Any images in the material are to be dropped while every line is retyped exactly.

Material provided:

··········

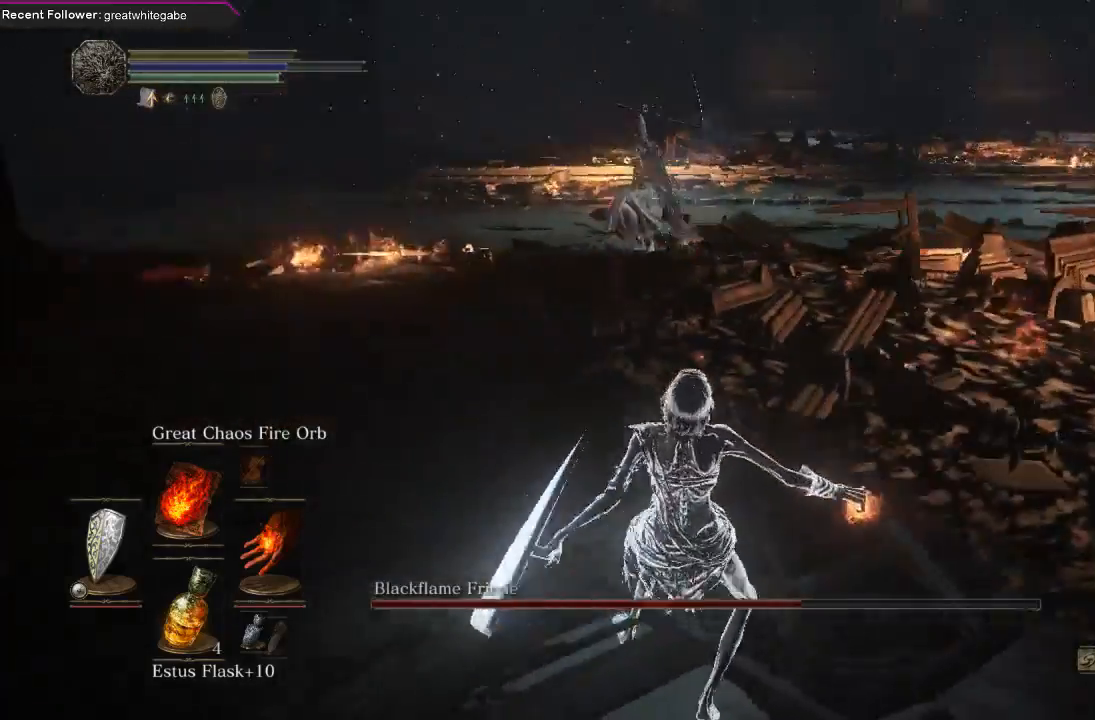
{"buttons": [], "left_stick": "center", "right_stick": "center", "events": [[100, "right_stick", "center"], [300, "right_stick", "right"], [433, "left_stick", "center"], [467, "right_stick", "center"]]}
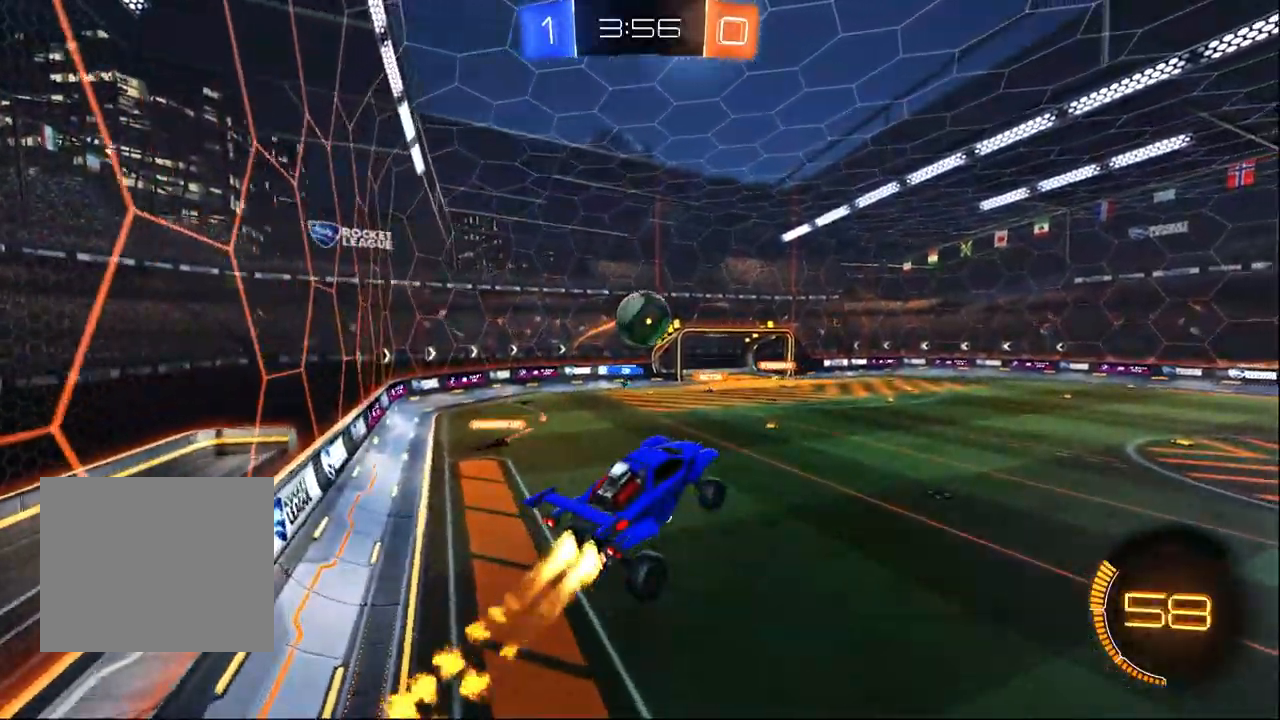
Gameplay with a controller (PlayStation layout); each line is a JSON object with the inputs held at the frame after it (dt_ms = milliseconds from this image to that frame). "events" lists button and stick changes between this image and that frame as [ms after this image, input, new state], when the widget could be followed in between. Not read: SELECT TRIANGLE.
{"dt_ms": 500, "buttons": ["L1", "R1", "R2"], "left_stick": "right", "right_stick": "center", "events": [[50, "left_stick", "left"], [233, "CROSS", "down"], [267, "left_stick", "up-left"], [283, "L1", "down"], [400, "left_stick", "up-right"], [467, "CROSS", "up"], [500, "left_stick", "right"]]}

··········

Written response:
{"buttons": [], "left_stick": "center", "right_stick": "center", "events": [[100, "right_stick", "center"], [300, "right_stick", "right"], [433, "left_stick", "center"], [467, "right_stick", "center"]]}
Gameplay with a controller (PlayStation layout); each line is a JSON object with the inputs held at the frame after it (dt_ms = milliseconds from this image to that frame). "events" lists button and stick changes between this image and that frame as [ms after this image, input, new state], when the widget could be followed in between. Not read: SELECT TRIANGLE.
{"dt_ms": 500, "buttons": ["L1", "R1", "R2"], "left_stick": "right", "right_stick": "center", "events": [[50, "left_stick", "left"], [233, "CROSS", "down"], [267, "left_stick", "up-left"], [283, "L1", "down"], [400, "left_stick", "up-right"], [467, "CROSS", "up"], [500, "left_stick", "right"]]}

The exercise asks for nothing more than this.